Tuesday, August 9, 2011

Doomsday Entertainment



Dystopian, Apocalyptic, post-apocalyptic fiction is the hot trend in movies, television and novels. The August Romance Writers Report had an interesting article on the subject too.

Dystopian societies usually show repressed social control systems where its people exist under various levels of passive or active coercion. Their lives are oppressed by those in charge.
Apocalyptic fiction has to do with the end of civilization due to catastrophe such as war, pandemic, alien invasion, asteroid-type collision, take over by artificial intelligence (computers), natural disaster, resource depletion, etc.

Post-apocalyptic fiction is set in a world after such a disaster.

(The City of Ember)

These types of Movies have been around for a long time though. Remember War of the Worlds, On the Beach, Mad Max Cherry 2000? There are lots more. More recent: The Road, Independence Day, Armageddon, 2012. Can you name any others, new or old ones?
On Television. I don’t watch much TV, so maybe you all can help me. But the RWR mentioned: The Walking Dead, Jeriko & Supernatural- the 4 Horseman storyline. I have watched a bit of Falling Skies. I think that fits into apocalyptic. Anyone watch the season finale and believe Tom (Noah Wyle) would really walk into the alien spacecraft? Like he’d trust the aliens not to call his son back anyway?

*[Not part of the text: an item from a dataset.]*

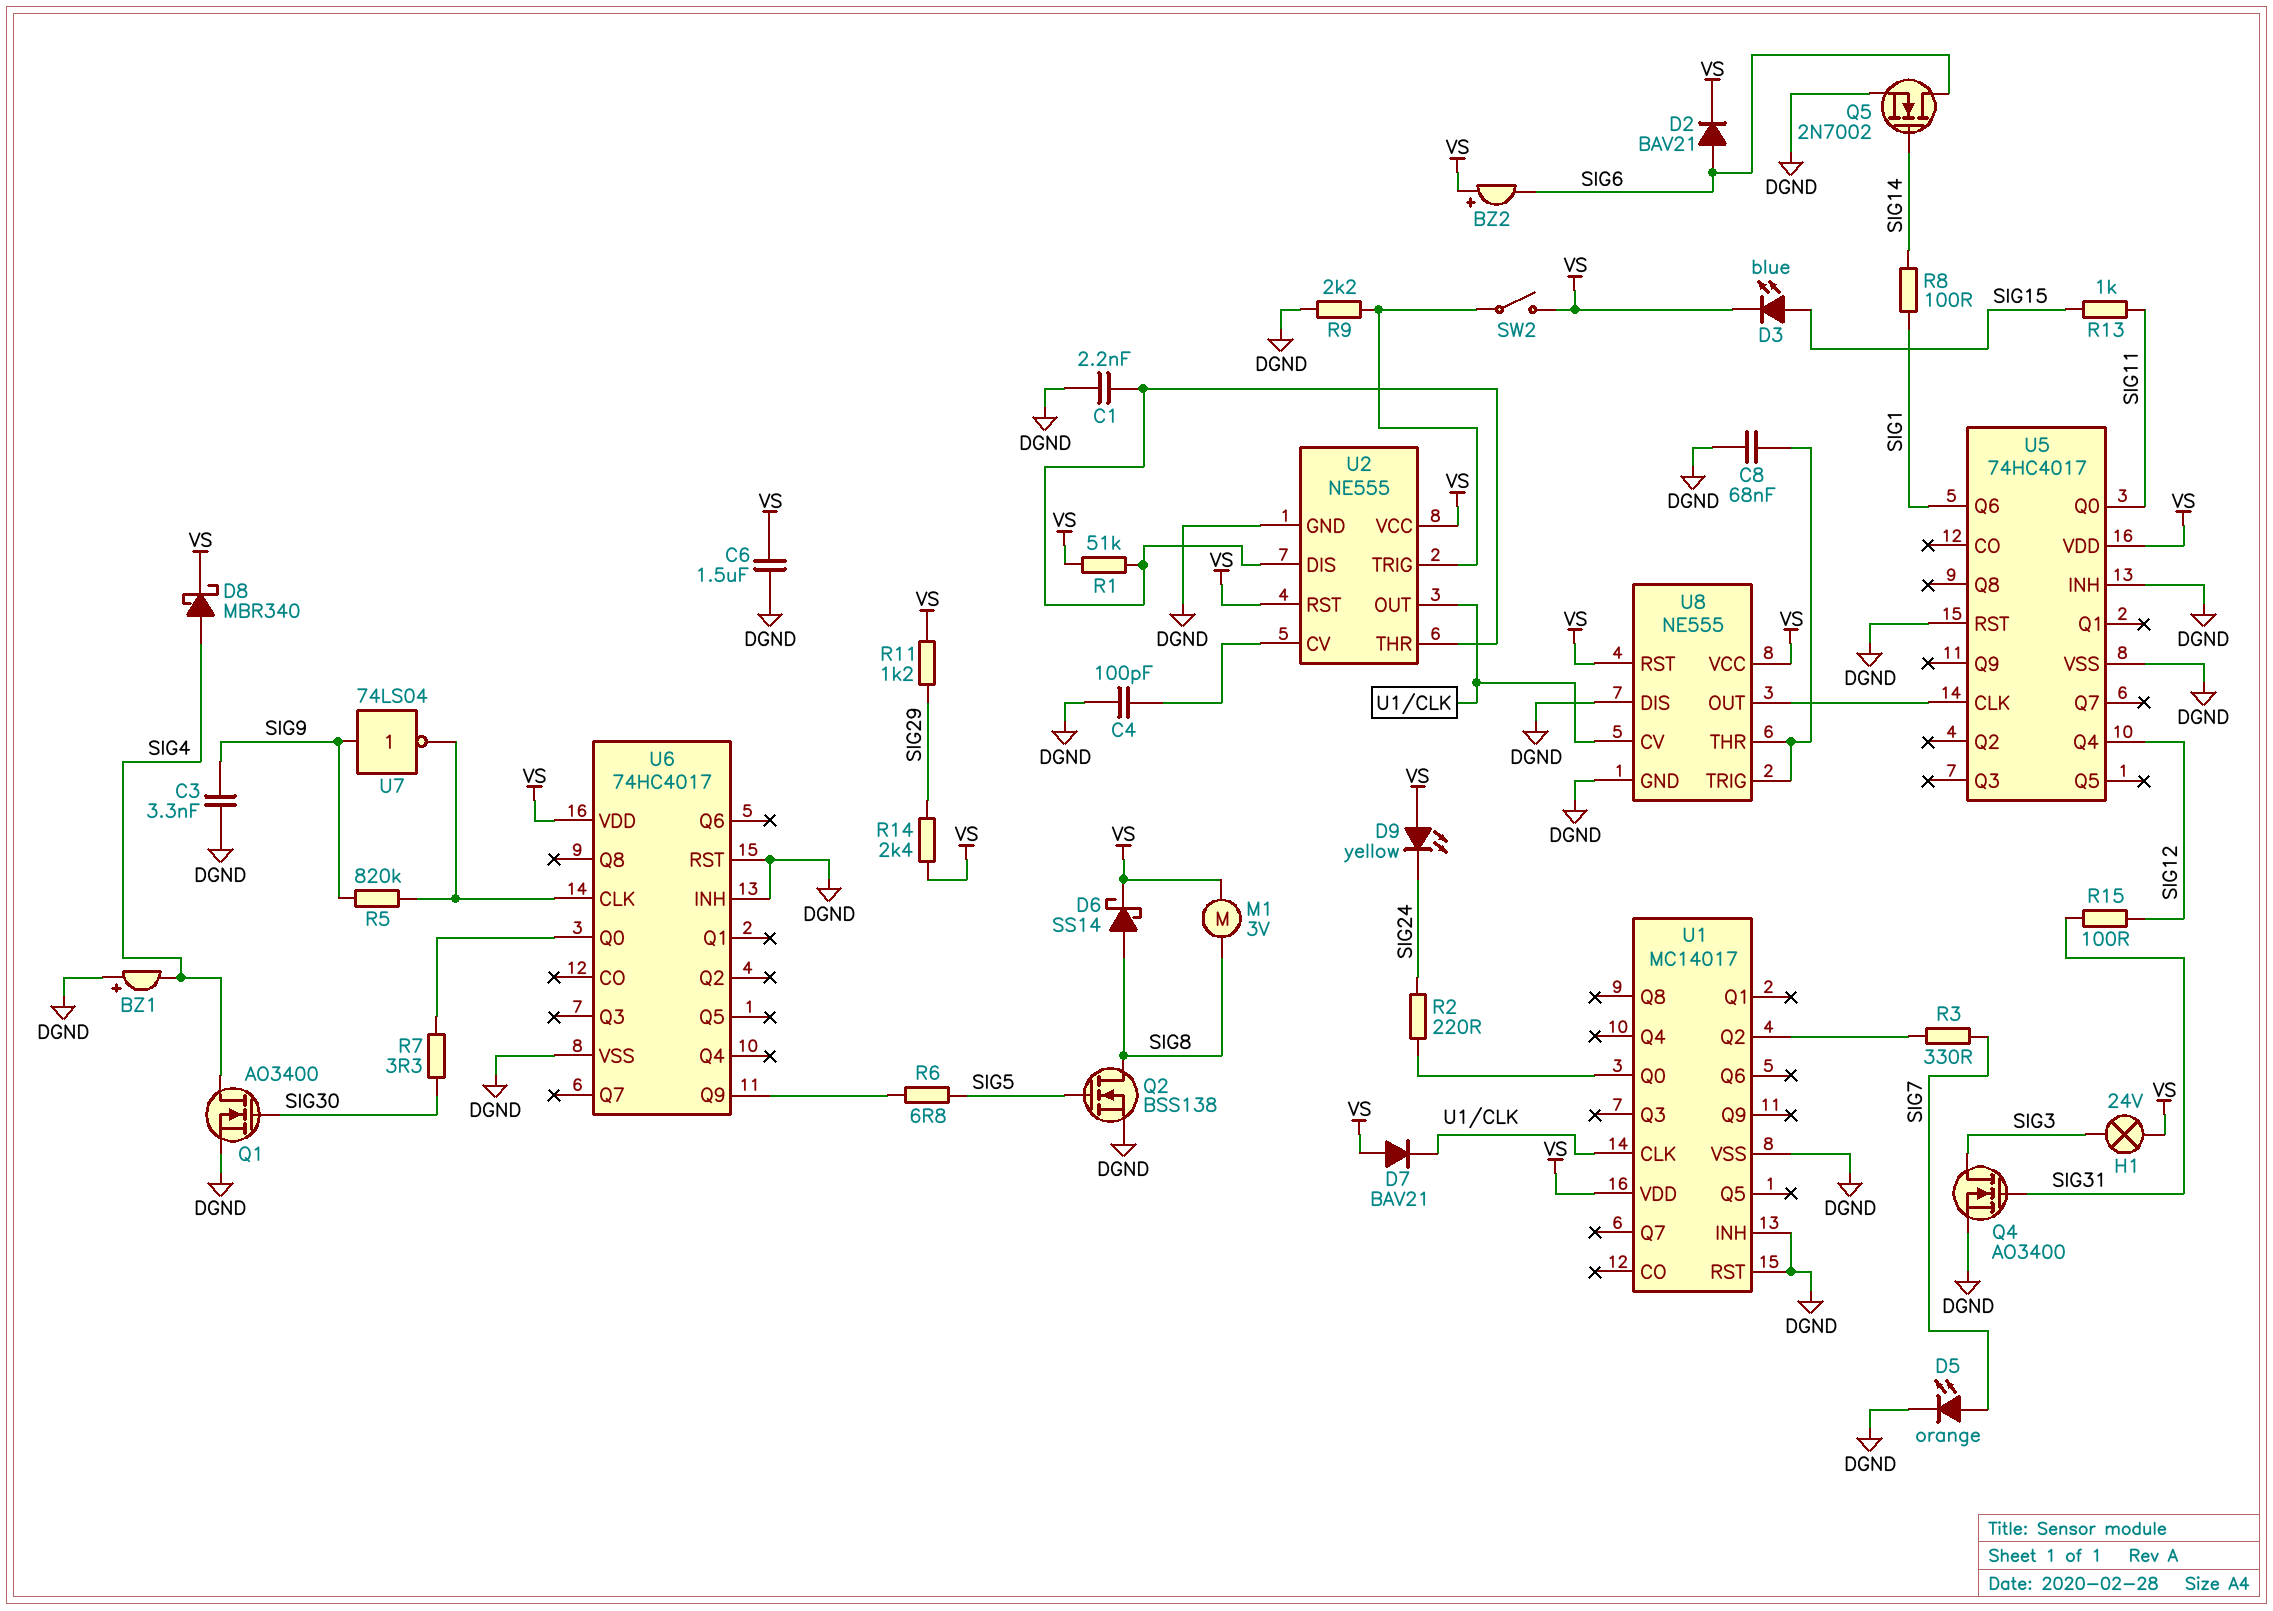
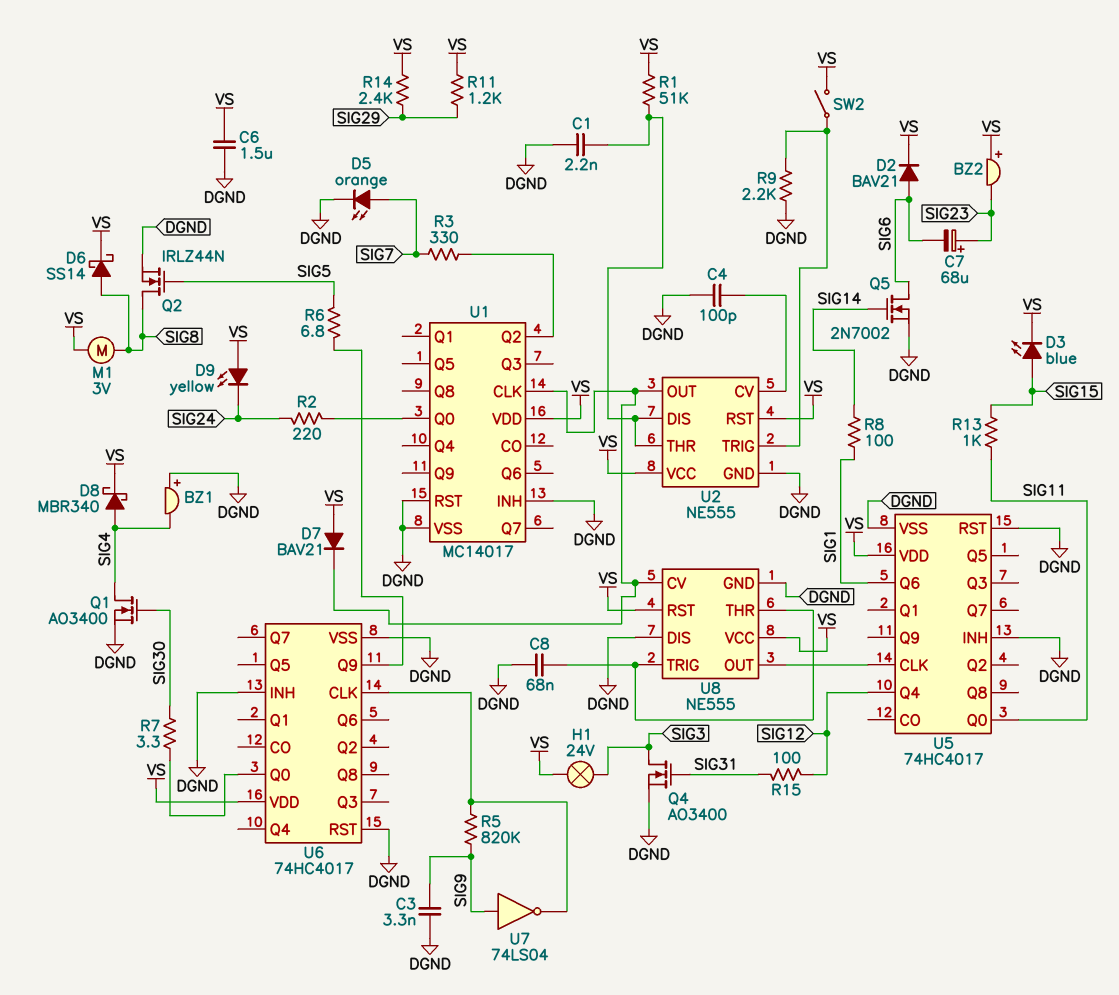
BZ2: buzzer (plus VS, minus SIG6) -> buzzer (plus VS, minus SIG23)
C7: none -> 68uF (plus SIG23, minus SIG6)
Q2: NMOS BSS138 (G SIG5, D SIG8, S DGND) -> NMOS IRLZ44N (G SIG5, D SIG8, S DGND)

And not put that harness on him? Comes under the TSTL category for me. But I still like the show.

Books. Brave New World by Aldous Huxley, Ray Bradbury’s Fahrenheit 451, The Running Man by Richard Bachman aka Stephen King, The City of Ember by Jeanne DuPrau, Joss Ware-Envy Chronicles, Jessica Andersen-Nightkeeper series, Ellen Connor-Dark Age Dawning series, Jordan Summers-Dead World series.

Why? Why is doom and gloom, death and destruction, a world on the brink of collapse entertaining?

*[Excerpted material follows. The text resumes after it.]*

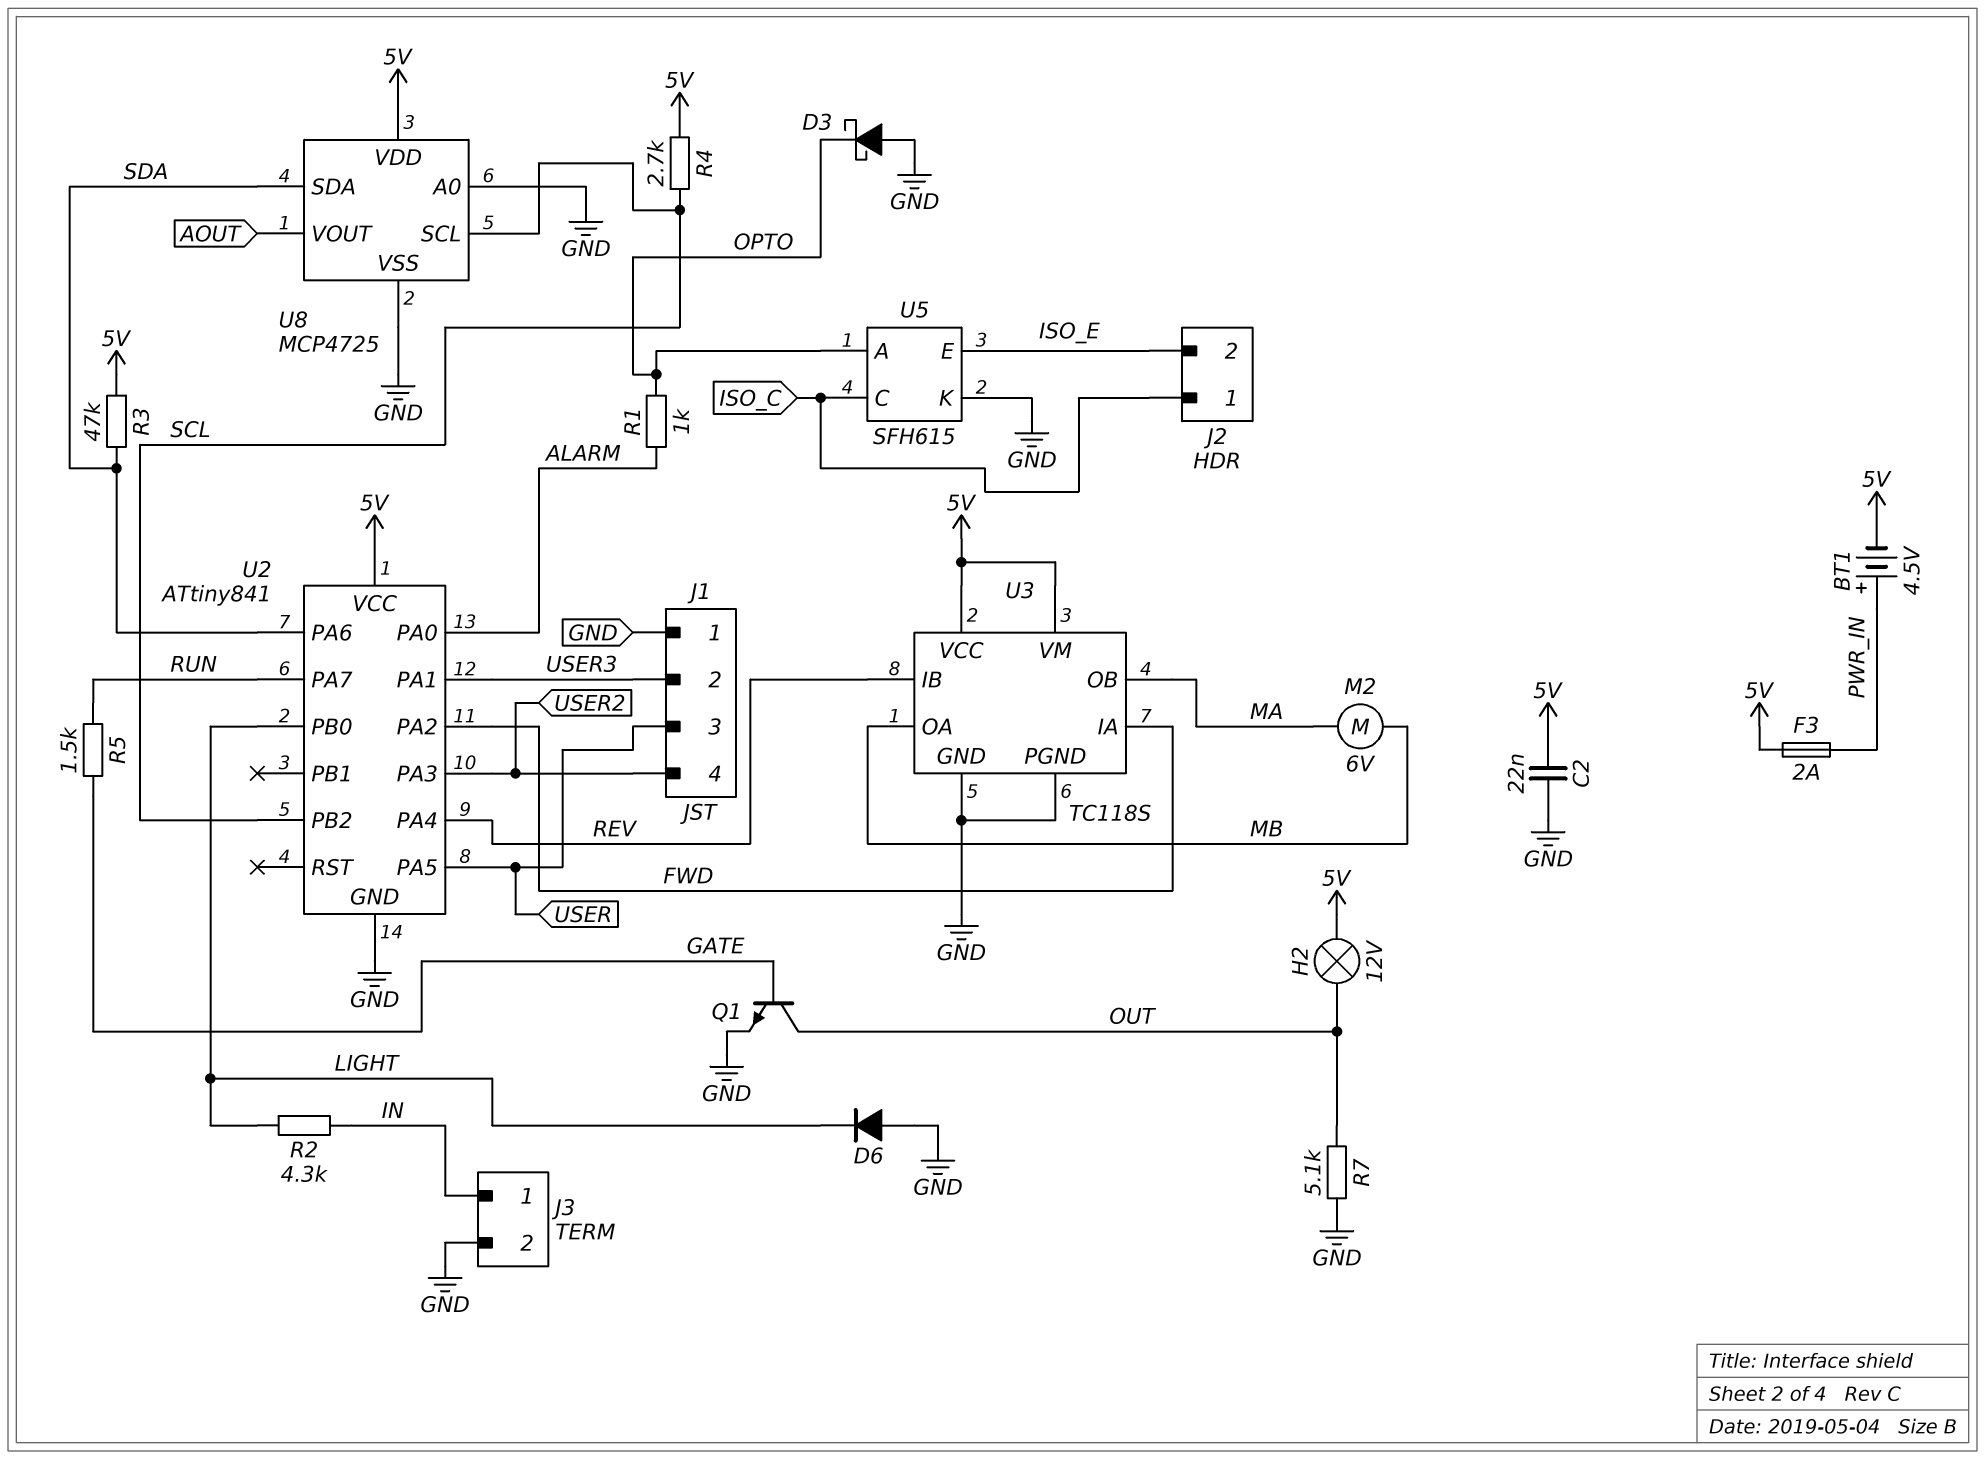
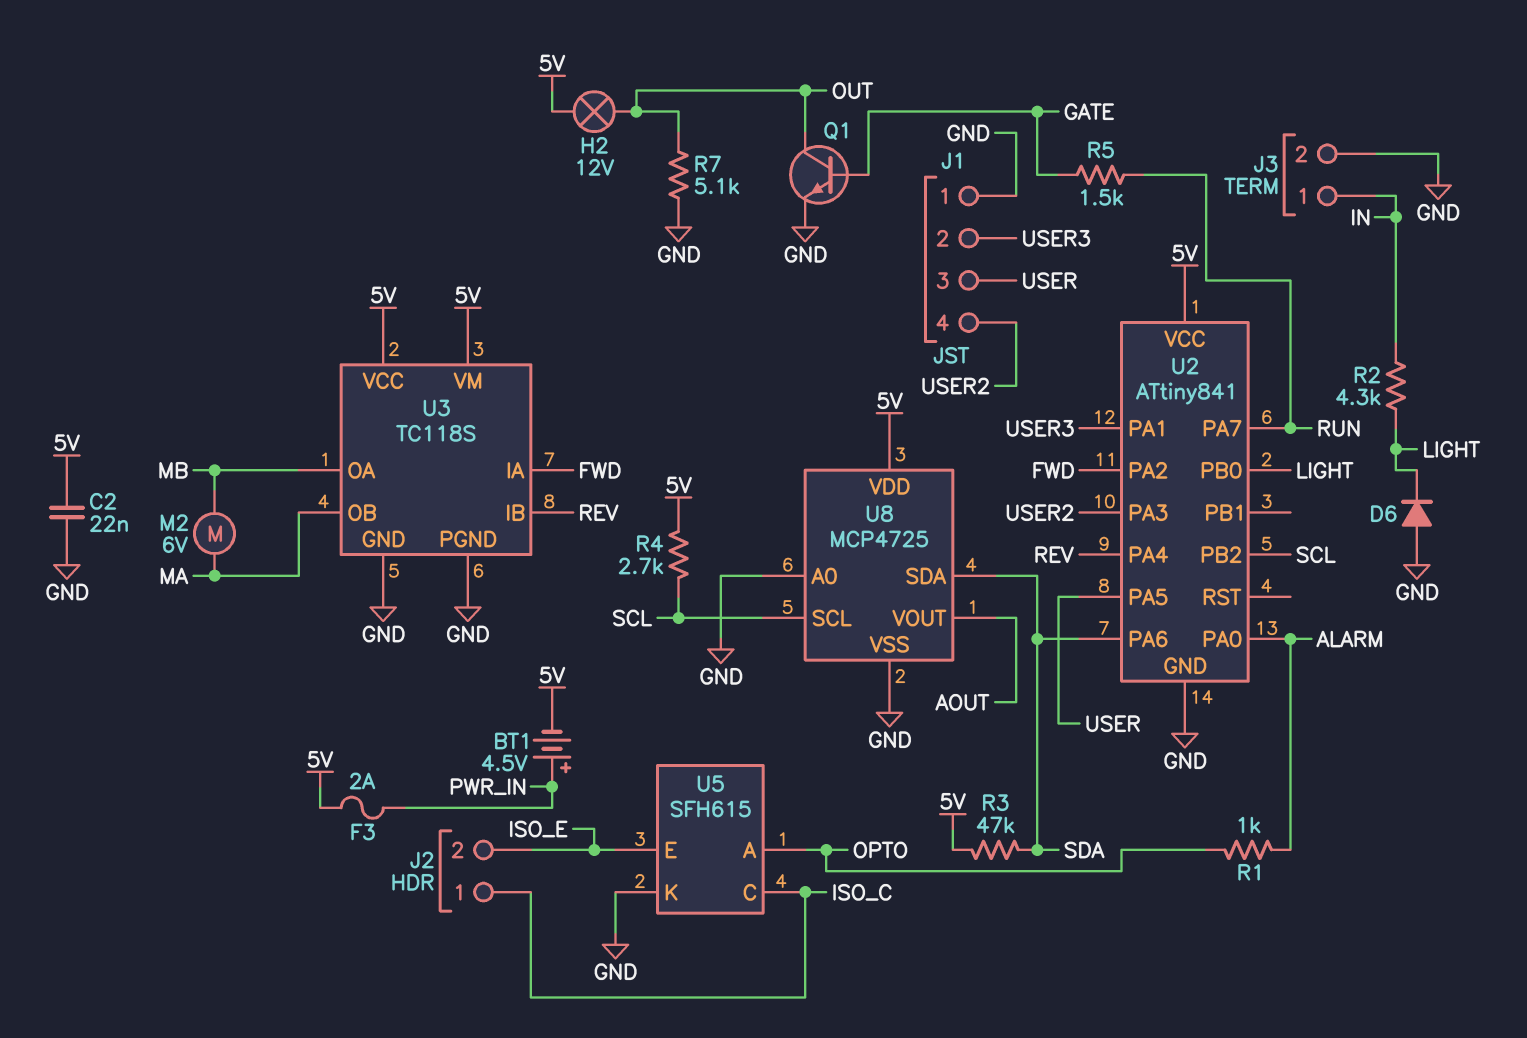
D3: schottky (A GND, K OPTO) -> none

There might be several reasons. We like to root for the underdog. We want to see how everyday people, like us, survive when faced with insurmountable obstacles, against all odds. We admire courageous people. Maybe this type of entertainment gives us hope in a warped way. While we’re losing jobs, we see the economy getting worse not better, and watch our retirement saving dwindle to the size of a third-grader’s piggybank, we watch or read post-apocalyptic stories and suddenly our troubles don’t seem quite so bad.
If you’ve ever lived through a real disaster-- a natural one like a tornado, hurricane, flood or fire, or man-made—a war or act of terrorism, then you’ve experienced a mini-apocalypse.

People react differently in these situations when their everyday life gets turned upside down, thrown into a blender and pressed to liquefy. I’ve never been in a war but I have lived through Hurricane Andrew within the evacuation zone. I’ve seen the extreme good and bad in people—hospital personnel, police and firemen leave their families to work within evacuation zones for 35 plus hours without sleep to help patients and elderly people who had no place to go. Looting, fights at the gas stations when gas  wouldn’t pump (no power). I heard horrific stories (that never made the news) from police officers and National Guard.
We all saw the terrible disaster in Japan. Imagine this type of devastation world-wide. How would people react? That’s apocalypse.

Even in these horrors, or in the worse possible scenario—a world-wide catastrophe, I have faith in human nature. There will always be bad and evil in the world. But the instinct to survive, the desire for companionship and to love is too strong and universal for us not to overcome something this horrible. We watch these movies and read these books to remind ourselves that we’re a lot tougher than we think. What do you think?